◆ **Job**:
Reproduce word for word the passage below on preparing composite particles, from "To attain the" up to and including "impart hydrophobicity thereto.".

◆ **Passage given**:
"""

To attain the foregoing objectives, the inventors tried to two approaches. One is to prepare the composite particle by carrying out bulk polymerization and subsequently suspension polymerization, and the other is to prepare the composite particle by a solvent evaporation process.

Bulk polymerization-suspension polymerization process

At first, bulk polymerization-suspension polymerization process will be herein illustrated. In accordance with a method for preparing a polystyrene-maleic anhydride/magnesium hydroxide composite particle, styrene monomer, a crossUnking agent, a polymerization initiator, maleic anhydride, and magnesium hydroxide are blended together, and the resulting blend is subjected to bulk polymerization and then suspension polymerization. Magnesium hydroxide is coated with a surface-treatment agent in advance in order to impart hydrophobicity thereto.

"""

(Records from a dataset)
"""

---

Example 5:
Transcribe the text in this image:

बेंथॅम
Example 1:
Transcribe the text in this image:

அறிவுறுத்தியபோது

"""

◆ **Problem solution**:
To attain the foregoing objectives, the inventors tried to two approaches. One is to prepare the composite particle by carrying out bulk polymerization and subsequently suspension polymerization, and the other is to prepare the composite particle by a solvent evaporation process.

Bulk polymerization-suspension polymerization process

At first, bulk polymerization-suspension polymerization process will be herein illustrated. In accordance with a method for preparing a polystyrene-maleic anhydride/magnesium hydroxide composite particle, styrene monomer, a crossUnking agent, a polymerization initiator, maleic anhydride, and magnesium hydroxide are blended together, and the resulting blend is subjected to bulk polymerization and then suspension polymerization. Magnesium hydroxide is coated with a surface-treatment agent in advance in order to impart hydrophobicity thereto.